Teenagers in Australia like their electronic devices. Teens in the United States do, too. A recent survey of teen activities in school and at home indicates Australian teenagers are trading the recommended one hour per day of physical activity for more screen time and it could be jeopardizing their long-term health. Teens in the US could be doing the same thing.

The Cancer Council Australia and the National Heart Foundation of Australia released the findings of a joint study they conducted recently. The study compared the results of a survey conducted in 2009 and 2010 with the results of the same survey conducted in 2012 and 2013. Their findings include:

Body mass index (BMI) indicating a child was overweight or obese:

  • 23% in both the 2009/10 and 2012/13 surveys
  • 25% of boys in 2012/13
  • 20% of girls in 2012/13

Spent 60 or more minutes in physical activity every day:

  • 15% in 2009/10
  • 18% in 2012/13

Spent two or more hours using electronic media on a school day:

  • 71% in 2009/10
  • 77% in 2012/13

Spent two or more hours using electronic media on a weekend day:

  • 83% in 2009/10
  • 89% in 2012/13

As for electronic devices in the home in 2012/13:

  • 58% reported at least three TVs in the home
  • 40% had a TV in their bedroom
  • 67% had a computer in their bedroom
  • 40% had a portable video player in the bedroom
  • 30% of parents restricted their teenager’s TV viewing time

Craig Sinclair, chairman for the Cancer Council Australia’s Public Health Committee, fears the increased screen time will undermine any benefit gained from physical activity, the level of which he describes as critically low. As a father himself, he knows first-hand “how fixated kids can be with their electronic devices” but calls on parents to get kids moving and to enhance their child’s physical activities with healthier diets.

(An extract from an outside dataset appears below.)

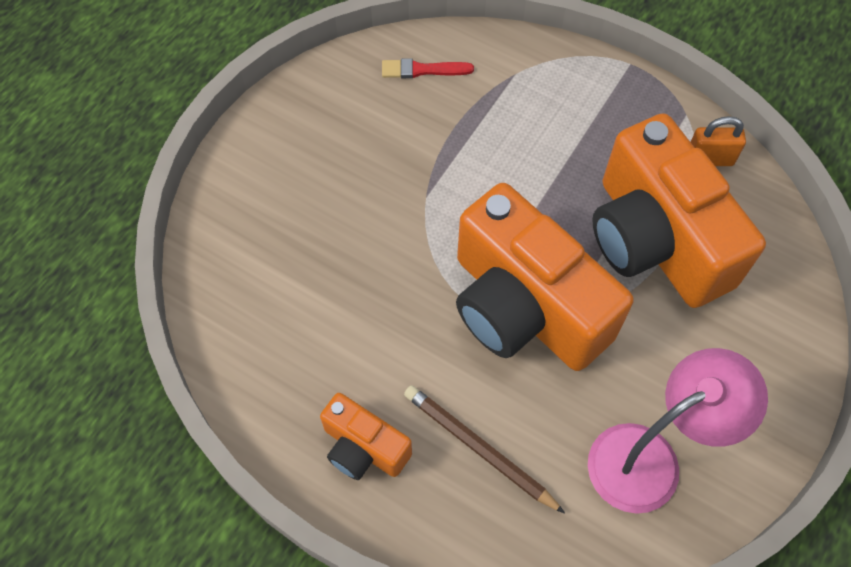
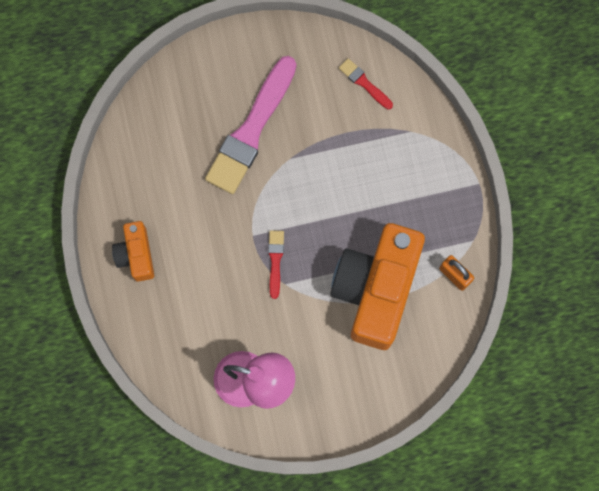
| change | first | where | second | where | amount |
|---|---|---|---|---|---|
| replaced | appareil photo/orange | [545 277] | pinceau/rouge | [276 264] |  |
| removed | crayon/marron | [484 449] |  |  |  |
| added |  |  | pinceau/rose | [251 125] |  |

Mary Barry, CEO of the National Heart Foundation, considers “overweight and obesity among young people (to be) a significant public health issue in Australia.” She said these children are at increased risk for being overweight in adulthood, which would put them at increased risk for developing chronic health conditions such as heart disease.  She described the escalating use of electronic devices as a modern-day problem emerging as a new frontier in the fight against physical inactivity and obesity.

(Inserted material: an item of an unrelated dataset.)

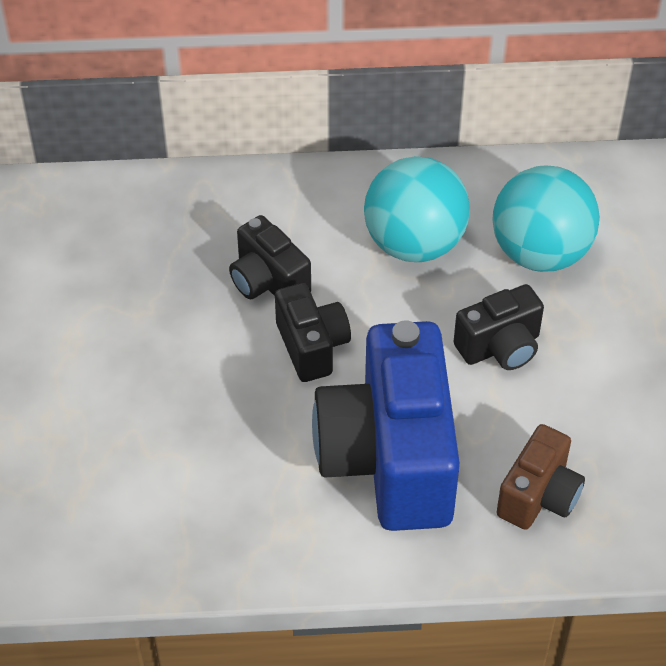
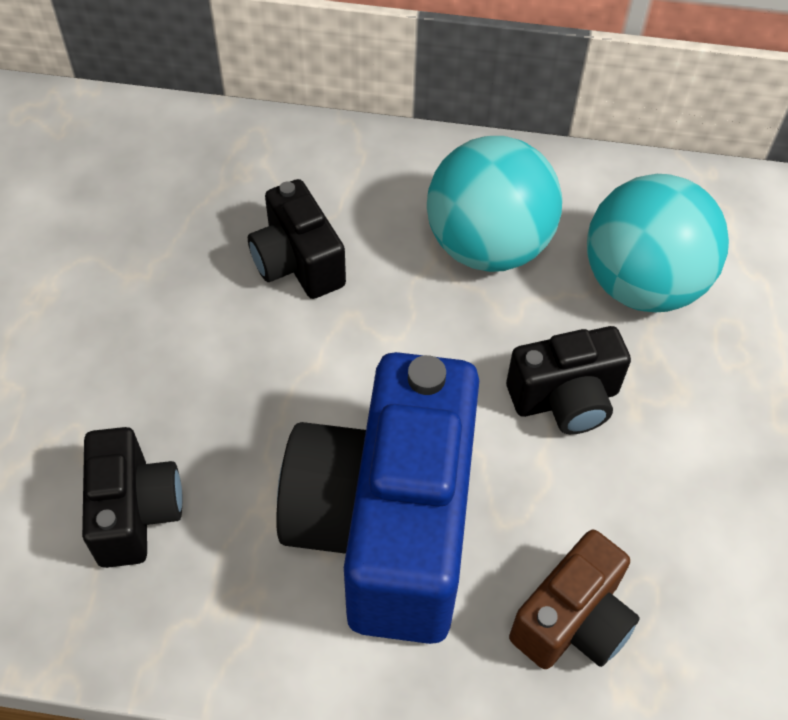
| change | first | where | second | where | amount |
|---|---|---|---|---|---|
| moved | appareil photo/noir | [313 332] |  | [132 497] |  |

In the US, a project called Bridging the Gap focuses on how school policies and practices can be improved so students attending the nation’s middle and high schools get more physical activity during the course of a school day. It indicates a wide range of physical activities, sports participation, health education programs, and obesity levels among the nation’s schools, with differences being most striking according to the socio-economic status of the students, as well as racial blend and location of the school itself.

Although both studies address the crisis of obesity and lack of physical activity in older children, the Bridging the Gap project does not address American children’s home life or their daily screen time as the Australian study does.


  1. "Increase in teenagers’ screen use a new threat to long-term health." Cancer Council Australia. Cancer Council Australia and the National Heart Foundation of Australia, 19 Feb. 2015. Web. 16 Mar. 2015.
  2. Johnston, Lloyd D., Patrick M. O'Malley, Yvonne Terry-McElrath, and Natalie Colabianchi. "School Policies and Practices to Improve Health and Prevent Obesity: National Secondary School Survey Results: School Years 2006–07 through 2009–10. Volume 2." Bridging the Gap. Robert Wood Johnson Foundation, July 2012. Web. 16 Mar. 2015.